**ASSIGNED TASK A:** Using the text on the 2009 Israeli election, decide whether each statement agrees with it: (i) many Israelis will vote for the right in 2009 out of disappointment with the center; (ii) Sharon backed a final-status agreement; (iii) the border Sharon sought was meant to end the conflict. Answer yes or no for each and quote the words from the text that settle it.
**ASSIGNED TASK B:** Carry the text on the 2009 Israeli election forward past its final sentence.

**SELECTED TEXT:**
== Segment start ==
And so, Likud's expected victory does not stem from any sudden transformation of the Israeli voter into Benny Begin. The voter is not as decent, liberal or nationalist as Begin. The voter has none of the principles and values of the Herut party, which is about to return to power. The real reason many Israelis will vote for the right in 2009 is their deep disappointment with the center - the center's leadership, party and cynicism. Disappointment with the fact that the center did not turn its moderate-hard approach into a comprehensive worldview from which it derives a clear policy.
When Ariel Sharon formed Kadima, the intention was clear: to offer Israel a third way. To replace the messianic visions of the right and left with a realistic vision. Sharon was not a man of principles, but he was guided by two simple ones: No to the status quo (because it was dangerous), and no to a final-status agreement (because it was impossible to achieve).
Sharon's practical alternative to both of these was a long-term process that gives Israel maximum security with minimum occupation. In other words, a border. Neither an end to the conflict nor an intensification of the conflict, but a border that will allow Israelis and Palestinians to conduct the conflict in an acceptable manner. A border that will allow the Jewish state to continue and thrive even without peace.
== Segment end ==
(Stored data entries)
== Segment start ==
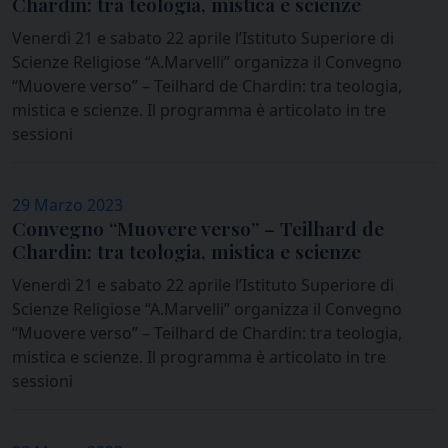
Chardin: tra teologia, mistica e scienze
Venerdì 21 e sabato 22 aprile l’Istituto Superiore di
Scienze Religiose “A.Marvelli” organizza il Convegno
“Muovere verso” – Teilhard de Chardin: tra teologia,
mistica e scienze. Il programma è articolato in tre
sessioni
29 Marzo 2023
Convegno “Muovere verso” – Teilhard de
Chardin: tra teologia, mistica e scienze
Venerdì 21 e sabato 22 aprile l’Istituto Superiore di
Scienze Religiose “A.Marvelli” organizza il Convegno
“Muovere verso” – Teilhard de Chardin: tra teologia,
mistica e scienze. Il programma è articolato in tre
sessioni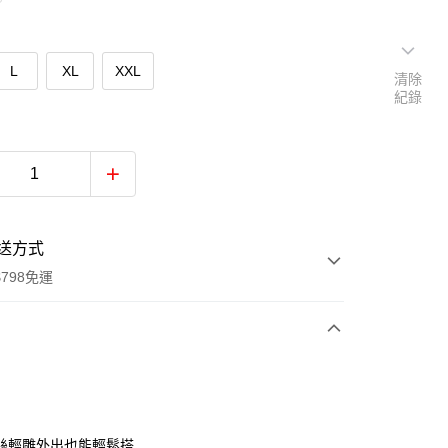
L
XL
XXL
清除
紀錄
送方式
798免運
次付款
付款
絲輕雕外出也能輕鬆搭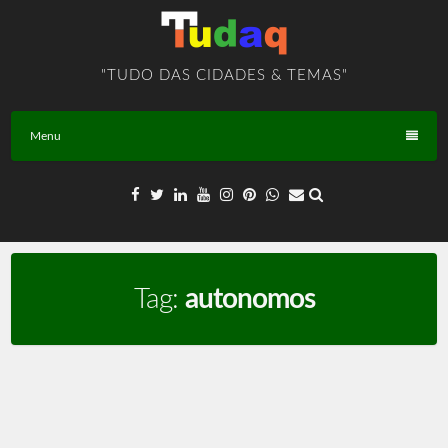
Skip
to
content
"TUDO DAS CIDADES & TEMAS"
Menu
Tag:
autonomos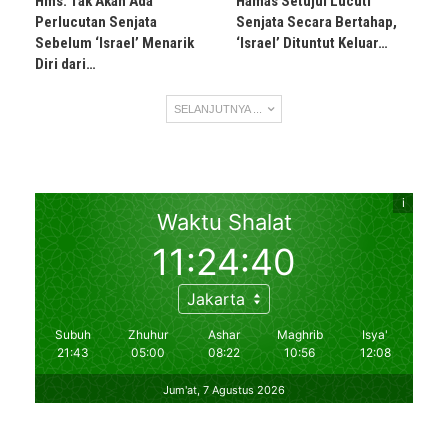
Hms: Tak Akan Ada
Hamas Setujui Lucuti
Perlucutan Senjata
Senjata Secara Bertahap,
Sebelum ‘Israel’ Menarik
‘Israel’ Dituntut Keluar…
Diri dari…
SELANJUTNYA ...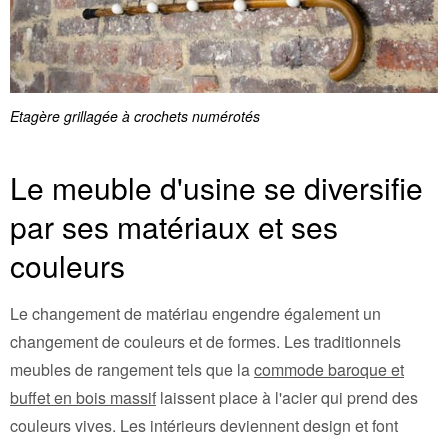
Etagère grillagée à crochets numérotés
Le meuble d'usine se diversifie
par ses matériaux et ses
couleurs
Le changement de matériau engendre également un
changement de couleurs et de formes. Les traditionnels
meubles de rangement tels que la
commode baroque et
buffet en bois massif
laissent place à l'acier qui prend des
couleurs vives. Les intérieurs deviennent design et font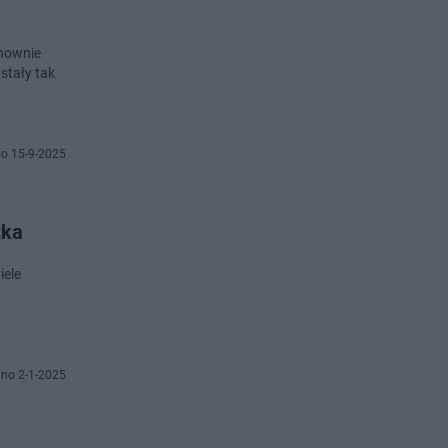
onownie
tały tak
o 15-9-2025
tka
iele
no 2-1-2025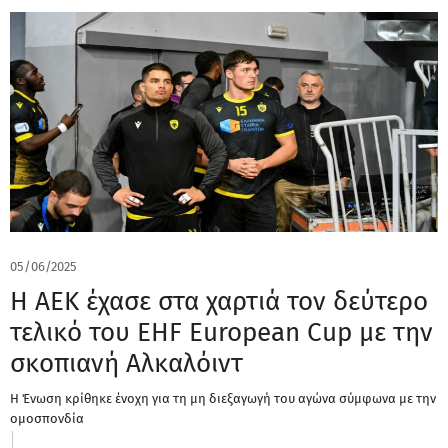
05/06/2025
H AEK έχασε στα χαρτιά τον δεύτερο
τελικό του EHF European Cup με την
σκοπιανή Αλκαλόιντ
Η Ένωση κρίθηκε ένοχη για τη μη διεξαγωγή του αγώνα σύμφωνα με την
ομοσπονδία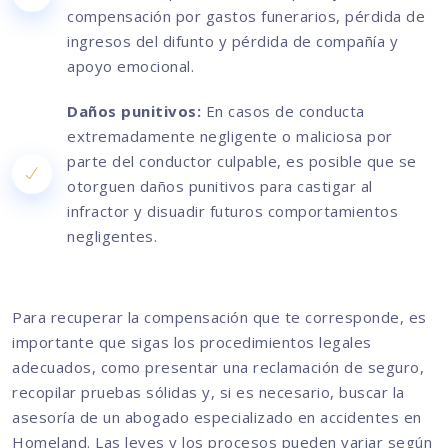
compensación por gastos funerarios, pérdida de
ingresos del difunto y pérdida de compañía y
apoyo emocional.
Daños punitivos:
En casos de conducta
extremadamente negligente o maliciosa por
parte del conductor culpable, es posible que se
otorguen daños punitivos para castigar al
infractor y disuadir futuros comportamientos
negligentes.
Para recuperar la compensación que te corresponde, es
importante que sigas los procedimientos legales
adecuados, como presentar una reclamación de seguro,
recopilar pruebas sólidas y, si es necesario, buscar la
asesoría de un abogado especializado en accidentes en
Homeland. Las leyes y los procesos pueden variar según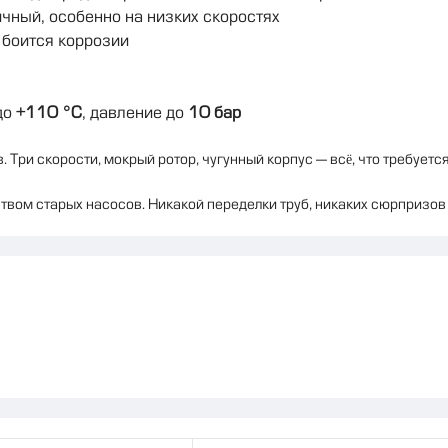
чный, особенно на низких скоростях
 боится коррозии
до
+110 °C
, давление до
10 бар
 Три скорости, мокрый ротор, чугунный корпус — всё, что требуетс
вом старых насосов. Никакой переделки труб, никаких сюрпризов —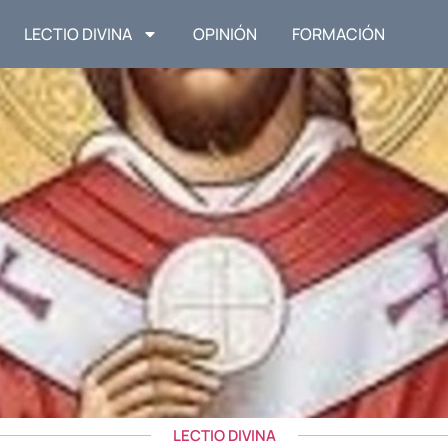
LECTIO DIVINA
OPINIÓN
FORMACIÓN
LECTIO DIVINA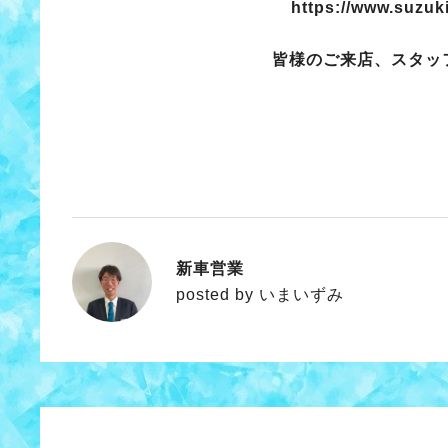
https://www.suzuki
皆様のご来店、スタッ
新車営業
いまいずみ
posted by いまいずみ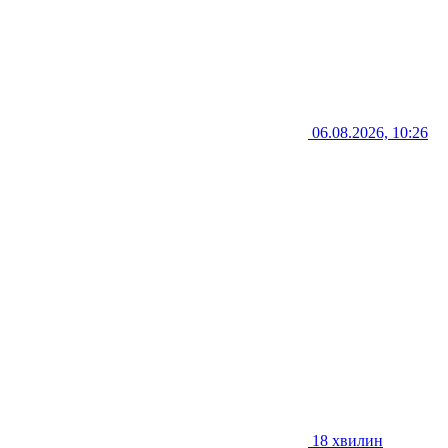
06.08.2026, 10:26
18 хвилин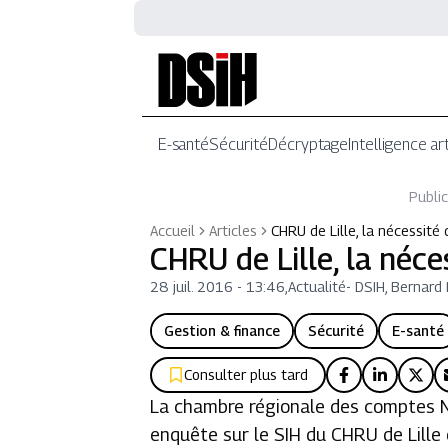
E-santé
Sécurité
Décryptage
Intelligence art
Public
Accueil
Articles
CHRU de Lille, la nécessité
CHRU de Lille, la néce
28 juil. 2016 - 13:46
,
Actualité
-
DSIH, Bernard
Gestion & finance
Sécurité
E-santé
Consulter plus tard
La chambre régionale des comptes No
enquête sur le SIH du CHRU de Lille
== Segment end ==
**ANSWER A:**
(i) Yes: "The real reason many Israelis will vote for the right in 2009 is their deep disappointment with the center"
(ii) No: "no to a final-status agreement (because it was impossible to achieve)"
(iii) No: "Neither an end to the conflict nor an intensification of the conflict"

**ANSWER B:**
Kadima betrayed every one of Sharon's principles. In its three years of government it did nothing to change the dangerous status quo in Judea and Samaria. For the past two years it conducted delusional negotiations over a final-status agreement, which of course failed. Instead of remaining realistic and shaping a long-term peace process, Kadima made false promises of "peace now." Its conduct of the peace process was not in the spirit of Sharon, but of Yossi Beilin. Its military conduct was in the spirit of Vladimir Putin.
The result of that explosive cocktail in the peacemaking domain is multidimensional failure. But the political result is no less serious. Seeing as Kadima has become Cast Meretz, it undermines the left instead of building up the center. Kadima in 2009 is not a genuine alternative to the right, but rather one more North Tel Aviv party competing with Ehud Barak and Haim Oron for the orphaned voters of the late Tommy Lapid.
It is too late to change the results of February 10. But it is important to realize that they will be the center's loss more than the right's victory. The center will lose not because it is the center, but because it stopped being the center. The center will lose because it did not keep its promise to be a third way.